▶ **Text segment**:

Do any teachers give no "effort" grade at all as part of their overall grade? For instance, depending on the course, 15% to 25% of the total grade comes from homework completed. There is no way that I can grade 135 homework assignments daily, so I walk around the room or collect homework and find the percent of the problems that were attempted. Only rarely do I actually grade the homework as being correct or incorrect.
The reason I check homework
at all is because I understand its importance in helping the students learn. And on those occasions when I do not check their homework, I get
lots of angry kids wondering out loud why they bother doing it at all. I can certainly mention how doing their homework helped them learn material that they didn't know before (a
good reason) or that it will help them prepare for a test (a
not so good reason), but it won't matter to them. They're angry for doing something for nothing.

▶ **Task instructions**:
**A.** Answer these from the homework post:
(i) What share of the total grade comes from completed homework?
(ii) How many homework assignments does the writer say cannot be graded daily?
(iii) What do students do on occasions when their homework is not checked?
**B.** Output the homework post word for word, from "The reason I" up to and including "something for nothing.".
The records come from a separate source.

▶ **Listing**:
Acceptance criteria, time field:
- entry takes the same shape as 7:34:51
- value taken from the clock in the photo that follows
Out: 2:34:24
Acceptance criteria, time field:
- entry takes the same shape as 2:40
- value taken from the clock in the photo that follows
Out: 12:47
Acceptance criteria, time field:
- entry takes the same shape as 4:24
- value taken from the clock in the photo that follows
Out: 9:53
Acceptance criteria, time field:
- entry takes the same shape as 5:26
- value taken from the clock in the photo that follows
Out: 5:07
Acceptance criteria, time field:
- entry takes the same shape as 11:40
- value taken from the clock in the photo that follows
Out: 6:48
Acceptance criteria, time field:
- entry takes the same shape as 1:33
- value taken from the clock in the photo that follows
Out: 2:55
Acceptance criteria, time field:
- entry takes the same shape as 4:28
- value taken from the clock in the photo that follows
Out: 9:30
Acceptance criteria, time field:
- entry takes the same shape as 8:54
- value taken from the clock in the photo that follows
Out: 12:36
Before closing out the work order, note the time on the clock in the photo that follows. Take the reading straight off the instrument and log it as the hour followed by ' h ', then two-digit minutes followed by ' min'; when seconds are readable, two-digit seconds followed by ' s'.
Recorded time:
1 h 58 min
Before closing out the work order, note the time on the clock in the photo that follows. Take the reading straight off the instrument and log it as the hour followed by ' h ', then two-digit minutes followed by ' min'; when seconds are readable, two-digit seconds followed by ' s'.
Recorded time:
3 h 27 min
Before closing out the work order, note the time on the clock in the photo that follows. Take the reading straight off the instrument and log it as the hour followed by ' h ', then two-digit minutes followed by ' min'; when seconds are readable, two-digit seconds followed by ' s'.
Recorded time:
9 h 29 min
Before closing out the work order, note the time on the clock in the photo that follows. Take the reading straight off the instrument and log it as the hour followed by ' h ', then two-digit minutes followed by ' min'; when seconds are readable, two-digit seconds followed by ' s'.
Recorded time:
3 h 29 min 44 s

* * *

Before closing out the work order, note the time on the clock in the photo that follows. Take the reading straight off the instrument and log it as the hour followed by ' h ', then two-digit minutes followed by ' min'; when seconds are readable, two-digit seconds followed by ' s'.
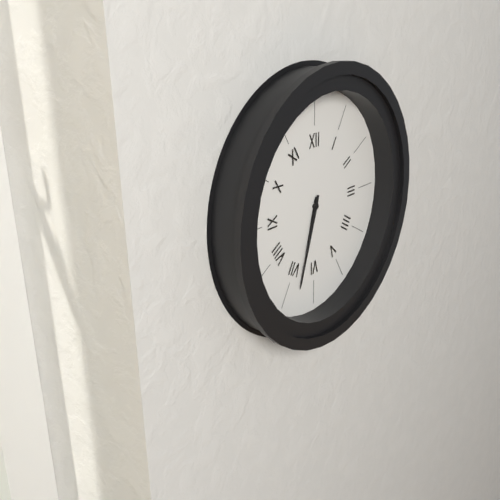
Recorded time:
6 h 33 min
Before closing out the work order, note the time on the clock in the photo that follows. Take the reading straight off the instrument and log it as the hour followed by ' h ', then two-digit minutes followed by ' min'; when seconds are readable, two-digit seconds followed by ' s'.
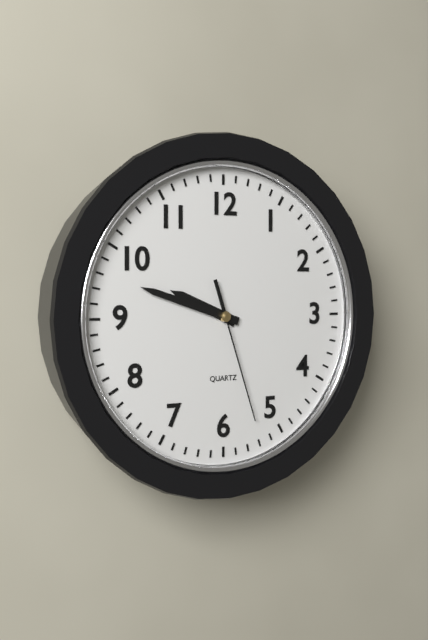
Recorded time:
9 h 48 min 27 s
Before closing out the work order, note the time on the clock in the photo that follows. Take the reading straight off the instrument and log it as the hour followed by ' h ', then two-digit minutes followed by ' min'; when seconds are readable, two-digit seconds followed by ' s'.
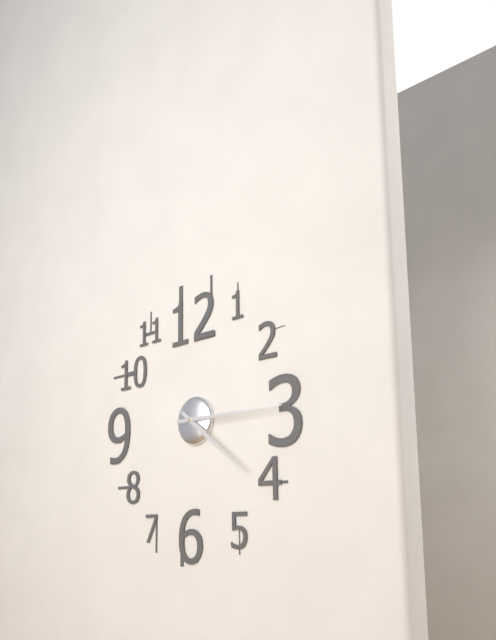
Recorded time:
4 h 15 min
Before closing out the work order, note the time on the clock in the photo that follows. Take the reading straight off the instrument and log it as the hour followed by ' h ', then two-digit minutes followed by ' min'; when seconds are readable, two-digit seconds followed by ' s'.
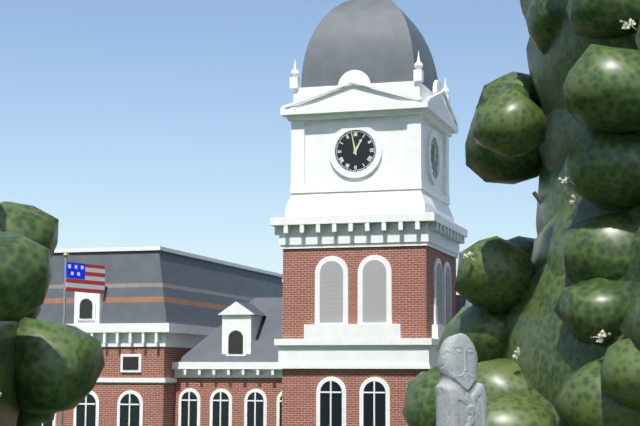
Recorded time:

---

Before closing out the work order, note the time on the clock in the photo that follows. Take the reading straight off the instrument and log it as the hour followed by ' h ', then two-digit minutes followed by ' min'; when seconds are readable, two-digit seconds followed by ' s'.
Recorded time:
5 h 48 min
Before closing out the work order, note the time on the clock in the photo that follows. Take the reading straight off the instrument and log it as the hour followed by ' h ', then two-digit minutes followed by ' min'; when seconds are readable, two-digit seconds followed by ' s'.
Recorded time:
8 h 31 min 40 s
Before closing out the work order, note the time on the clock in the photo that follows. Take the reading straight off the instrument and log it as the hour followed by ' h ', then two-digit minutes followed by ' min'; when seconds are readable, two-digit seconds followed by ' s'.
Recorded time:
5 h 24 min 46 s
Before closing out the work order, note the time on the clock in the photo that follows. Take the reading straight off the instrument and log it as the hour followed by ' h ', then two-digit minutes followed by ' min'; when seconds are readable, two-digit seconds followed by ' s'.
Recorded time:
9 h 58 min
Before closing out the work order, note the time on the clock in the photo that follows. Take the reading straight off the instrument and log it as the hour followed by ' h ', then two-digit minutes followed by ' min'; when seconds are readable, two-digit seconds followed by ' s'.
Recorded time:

▶ **Responses to the exercise**:
**A.**
(i) 15% to 25%, depending on the course.
(ii) 135.
(iii) Many of them get angry and wonder out loud why they bother doing it at all.

**B.**
The reason I check homework
at all is because I understand its importance in helping the students learn. And on those occasions when I do not check their homework, I get
lots of angry kids wondering out loud why they bother doing it at all. I can certainly mention how doing their homework helped them learn material that they didn't know before (a
good reason) or that it will help them prepare for a test (a
not so good reason), but it won't matter to them. They're angry for doing something for nothing.